The second time around, I did everything completely different. I got rid of the "well we can probably get away with -this- mentality". I wouldn't even settle for the min recommended 2x2x4 enclosure. I told myself if I am gonna do it, I am going all out as much as I possibly can.
I still needed time to kinda grieve over Max. So, I decided to build my own enclosure, which I knew would take time. I made a 3x2x4 enclosure, which was the biggest I could possibly make for the space I had. Once it was time to treat the wood, I put a deposit down with Frams Chams (well I paid for the entire thing in advance). I got everything ready... all live plants. All real branches. Made sure I had all the right supplements, etc. and a good process. I had the enclosure being sustained a week before he even arrived.

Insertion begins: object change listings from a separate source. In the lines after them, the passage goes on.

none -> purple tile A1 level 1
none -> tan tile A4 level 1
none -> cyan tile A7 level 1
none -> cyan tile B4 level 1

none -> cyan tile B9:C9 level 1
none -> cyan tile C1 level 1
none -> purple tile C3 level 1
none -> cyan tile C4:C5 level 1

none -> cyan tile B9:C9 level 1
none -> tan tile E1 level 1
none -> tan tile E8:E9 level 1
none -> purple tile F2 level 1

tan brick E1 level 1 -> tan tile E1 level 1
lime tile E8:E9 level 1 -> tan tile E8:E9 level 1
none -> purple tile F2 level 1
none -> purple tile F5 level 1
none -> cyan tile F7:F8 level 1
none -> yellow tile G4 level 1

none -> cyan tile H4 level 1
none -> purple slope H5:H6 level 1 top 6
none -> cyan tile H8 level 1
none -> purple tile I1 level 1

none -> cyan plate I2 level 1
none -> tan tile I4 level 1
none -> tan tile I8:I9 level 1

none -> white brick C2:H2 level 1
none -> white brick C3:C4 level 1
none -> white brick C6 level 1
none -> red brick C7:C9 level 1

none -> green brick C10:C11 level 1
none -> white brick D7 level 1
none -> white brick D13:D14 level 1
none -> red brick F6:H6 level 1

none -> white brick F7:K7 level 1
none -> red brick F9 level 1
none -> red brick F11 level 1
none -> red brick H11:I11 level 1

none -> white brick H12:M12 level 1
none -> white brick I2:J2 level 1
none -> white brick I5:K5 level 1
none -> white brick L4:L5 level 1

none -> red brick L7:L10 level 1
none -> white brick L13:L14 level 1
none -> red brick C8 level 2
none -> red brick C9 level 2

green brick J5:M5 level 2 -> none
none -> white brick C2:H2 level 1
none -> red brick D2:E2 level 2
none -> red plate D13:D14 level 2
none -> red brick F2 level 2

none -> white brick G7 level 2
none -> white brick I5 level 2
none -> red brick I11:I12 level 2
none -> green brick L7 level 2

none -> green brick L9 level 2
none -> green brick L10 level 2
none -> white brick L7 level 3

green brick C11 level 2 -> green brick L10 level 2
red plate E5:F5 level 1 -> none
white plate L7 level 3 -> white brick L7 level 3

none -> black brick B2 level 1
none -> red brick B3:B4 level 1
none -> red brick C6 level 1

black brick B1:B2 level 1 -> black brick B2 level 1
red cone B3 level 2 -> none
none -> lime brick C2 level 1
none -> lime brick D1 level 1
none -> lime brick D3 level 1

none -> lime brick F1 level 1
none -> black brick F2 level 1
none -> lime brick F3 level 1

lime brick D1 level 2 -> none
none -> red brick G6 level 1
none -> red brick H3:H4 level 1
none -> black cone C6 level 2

I spent a LOT more (like double) on Spike than I was planning to. We don't have much money, and I'm back in school working on a degree, so budgeting has been tough lately, and so has time. And I can't be happier that I put all of that time, and money into Spike. I don't regret it at all. It was the right decision.
I've had Spike for about 4 months now. And being successful for him was a huge part of what helped me get over what happened with Max.
No one can tell you when you will be ready. You are gonna have to figure that out for yourself. But learning from the past and doing better (not saying anything was your fault, but usually it seems we can do things to prevent things from happening to our chameleons!) can certainly help. It helped me. Best of luck!